In the entries, find all lines that hold the word "gone" and copy them.

MATERIAL SHOWN:
════════════════

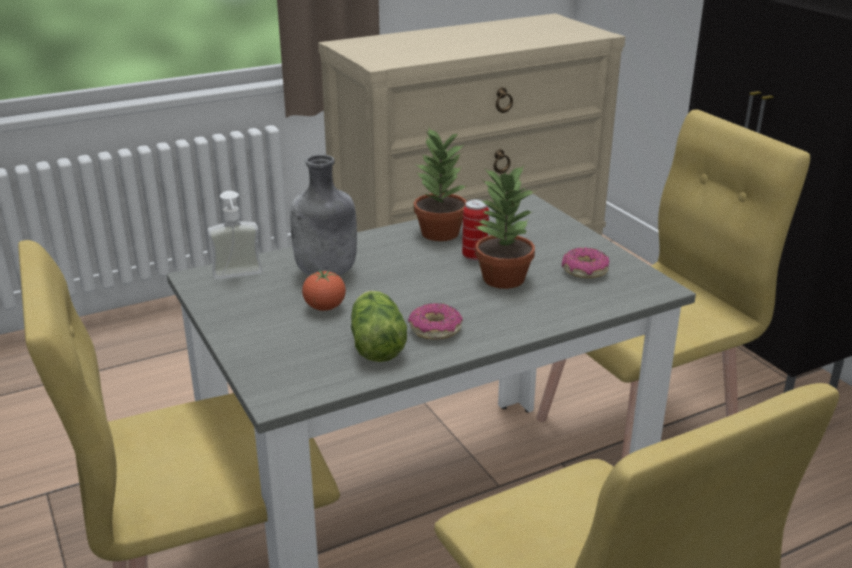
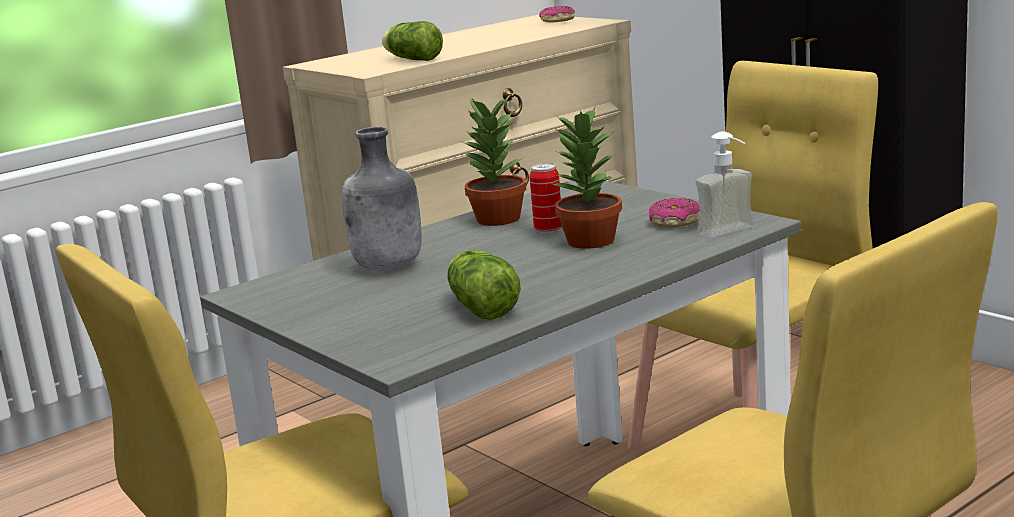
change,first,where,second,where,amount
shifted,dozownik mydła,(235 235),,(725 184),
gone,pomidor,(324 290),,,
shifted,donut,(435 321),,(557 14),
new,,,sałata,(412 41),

════════════════

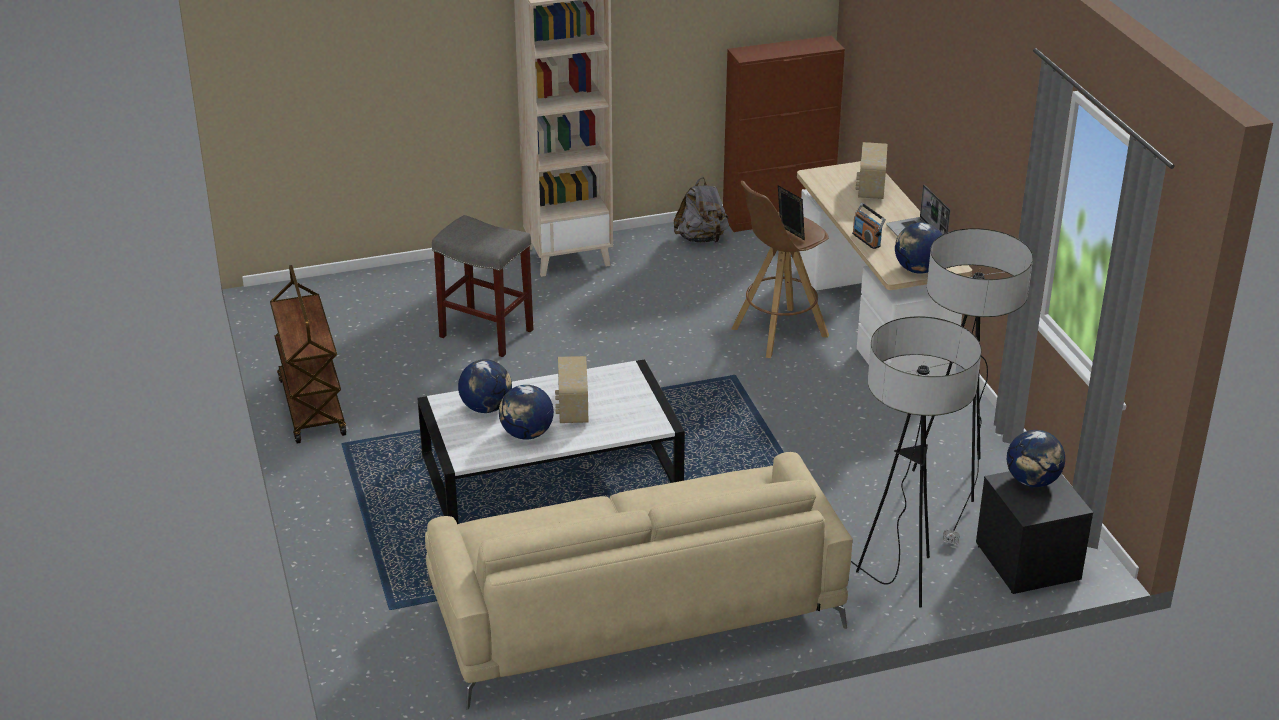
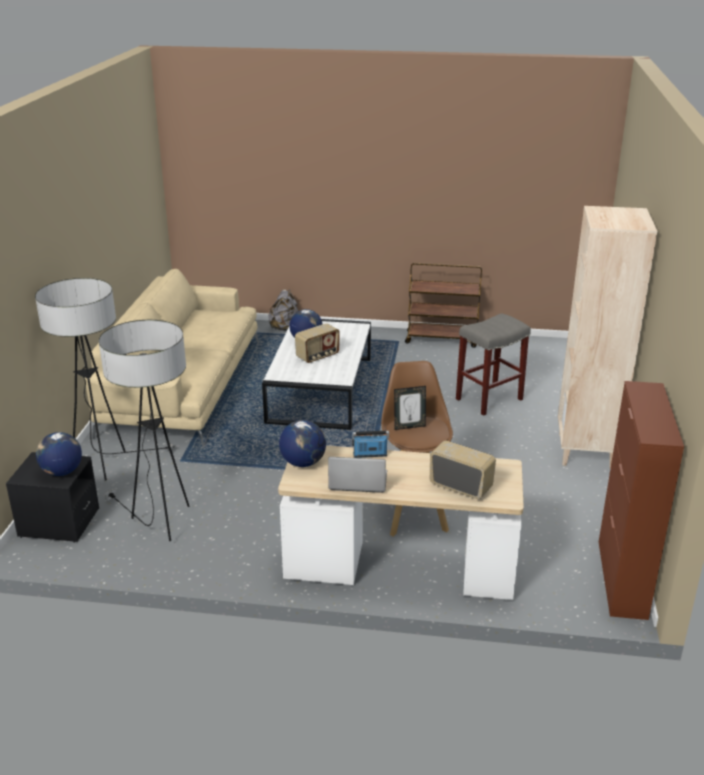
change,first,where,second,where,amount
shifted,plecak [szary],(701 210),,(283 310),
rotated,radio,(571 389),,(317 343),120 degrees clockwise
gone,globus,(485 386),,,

════════════════

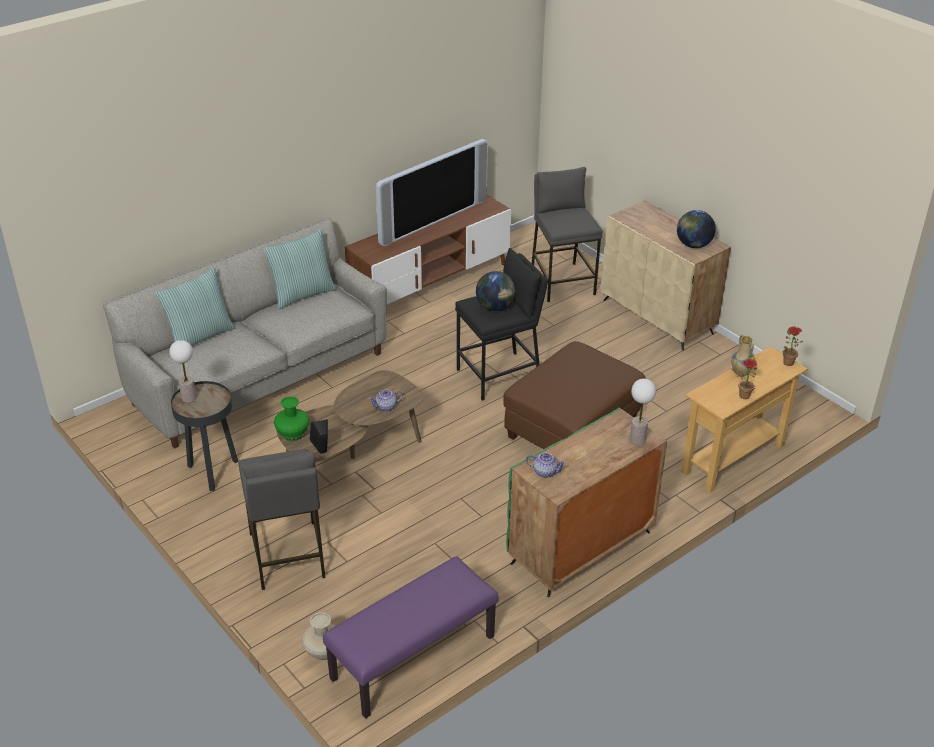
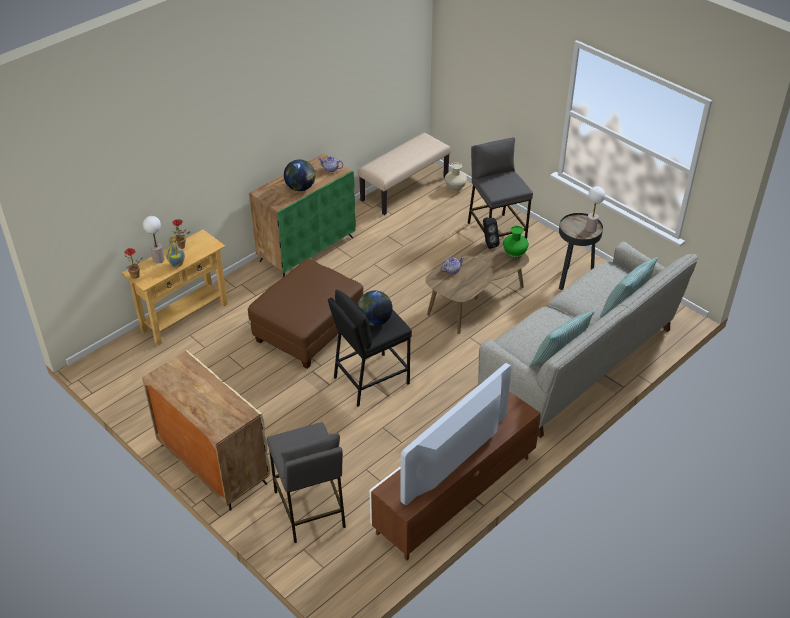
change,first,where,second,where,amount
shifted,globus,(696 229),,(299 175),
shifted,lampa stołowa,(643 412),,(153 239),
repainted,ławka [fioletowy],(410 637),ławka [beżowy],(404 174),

════════════════

SOLUTION TO THIS EXERCISE:
gone,pomidor,(324 290),,,
gone,globus,(485 386),,,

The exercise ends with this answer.